Text for analysis.
--*--

NEXT month in June, travel into the Dales to visit one of our stunning wildflower hay meadows. To see them at their best, wait for a warm and sunny day.

These meadows seem a world away from most modern meadows and pasture where grasses dominate, to the exclusion of everything else. The wildflowers and insects have vanished.

What is it that makes these upland hay meadows so special?

- No chemical fertilizers or animal manure are added.

- They are cut just once a year for hay, in late July or early August. This allows plants to flower, set seed and the seed to be dispersed. The modern way of cutting twice a year for silage just doesn’t give our native wildflowers a chance to complete their life cycle.

- In autumn after the hay has been harvested, these meadows are then grazed by cattle. Cattle are far better than sheep for meadow biodiversity. Sheep are, after all are nature’s ‘lawn mowers’ taking the sward down to just 2cm above soil-level. Cattle have the additional benefit of disturbing the soil, pushing seeds into the ground, and hoofprints leaving areas of bare soil for new plants to become established.

- The final ‘magic ingredient’ is the presence of hemi-parasitic plants. The most important of which is Yellow Rattle. Although these plants can survive independently, they thrive by obtaining nutrients from the roots of neighbouring plants, in particular grasses. The vigour of the parasitised plant is reduced which allows more delicate plant species to flourish and vegetation diversity to increase.

Yellow rattle (Rhinanthus minor) was once seen as an indicator of poor grassland by farmers. Now in more enlightened times, farmers are being encouraged to increase grassland biodiversity. Both the Yorkshire Dales national park and Nidderdale AONB are using fresh Yellow Rattle seed and ‘green hay’ from doner sites, to restore hay meadows.

Yellow rattle is easily recognised, with its distinctive two-lipped yellow flowers. Behind the flower, joined sepals form a green bladder (the calyx). This gives the appearance of a cuckoo emerging from a clock or a yellow canary from its egg, mouth agape. The calyx turns brown in fruit, and holds the capsule in which the seeds rattle, giving the plant its common name.

Once Yellow Rattle has been successfully introduced it can reduce the competitive vigour of grasses by as much 50%, thereby, allowing other wildflowers to become established. Three cheers for the floral canary without which none of this would be possible.

--*--

Work item A.
Return the portion of the hay meadow text between "These meadows seem" and "their life cycle.", inclusive, copied word for word.
Work item B.
Translate this sentence from the hay meadow text into Spanish: "Cattle are far better than sheep for meadow biodiversity."
The records that come next have no connection to the hay meadow text.

Data records.
--*--

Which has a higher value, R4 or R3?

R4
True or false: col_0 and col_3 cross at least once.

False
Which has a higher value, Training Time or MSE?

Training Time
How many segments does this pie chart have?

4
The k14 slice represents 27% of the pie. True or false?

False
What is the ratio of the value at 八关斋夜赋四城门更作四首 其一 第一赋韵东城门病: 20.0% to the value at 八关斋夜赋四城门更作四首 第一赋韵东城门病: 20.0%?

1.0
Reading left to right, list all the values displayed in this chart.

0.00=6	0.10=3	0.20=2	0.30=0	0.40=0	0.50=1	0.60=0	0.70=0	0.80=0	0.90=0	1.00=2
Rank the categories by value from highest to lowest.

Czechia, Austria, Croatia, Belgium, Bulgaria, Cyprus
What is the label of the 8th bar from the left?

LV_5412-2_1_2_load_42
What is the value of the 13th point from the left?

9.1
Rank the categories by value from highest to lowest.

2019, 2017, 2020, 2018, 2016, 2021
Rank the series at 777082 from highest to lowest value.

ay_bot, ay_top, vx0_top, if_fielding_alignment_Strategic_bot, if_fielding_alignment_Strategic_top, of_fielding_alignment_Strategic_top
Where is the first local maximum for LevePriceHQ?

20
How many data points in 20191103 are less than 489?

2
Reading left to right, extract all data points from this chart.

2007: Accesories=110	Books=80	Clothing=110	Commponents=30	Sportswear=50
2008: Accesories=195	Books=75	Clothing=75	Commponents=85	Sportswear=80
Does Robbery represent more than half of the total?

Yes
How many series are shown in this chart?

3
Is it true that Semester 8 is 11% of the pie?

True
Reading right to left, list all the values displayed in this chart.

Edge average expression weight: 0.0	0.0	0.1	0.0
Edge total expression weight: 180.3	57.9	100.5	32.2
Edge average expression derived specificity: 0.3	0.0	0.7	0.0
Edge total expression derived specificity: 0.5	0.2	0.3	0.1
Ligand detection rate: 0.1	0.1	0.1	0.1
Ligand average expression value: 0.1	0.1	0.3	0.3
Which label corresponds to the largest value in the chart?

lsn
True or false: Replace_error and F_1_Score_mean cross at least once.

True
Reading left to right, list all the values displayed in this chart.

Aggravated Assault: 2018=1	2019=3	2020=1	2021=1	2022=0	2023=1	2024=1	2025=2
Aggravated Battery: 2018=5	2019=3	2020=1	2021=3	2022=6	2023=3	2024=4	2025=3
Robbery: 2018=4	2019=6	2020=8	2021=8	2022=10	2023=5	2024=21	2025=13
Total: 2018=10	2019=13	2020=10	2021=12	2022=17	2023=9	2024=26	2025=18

--*--

Problem solution A.
These meadows seem a world away from most modern meadows and pasture where grasses dominate, to the exclusion of everything else. The wildflowers and insects have vanished.

What is it that makes these upland hay meadows so special?

- No chemical fertilizers or animal manure are added.

- They are cut just once a year for hay, in late July or early August. This allows plants to flower, set seed and the seed to be dispersed. The modern way of cutting twice a year for silage just doesn’t give our native wildflowers a chance to complete their life cycle.

Problem solution B.
El ganado vacuno es mucho mejor que las ovejas para la biodiversidad de los prados.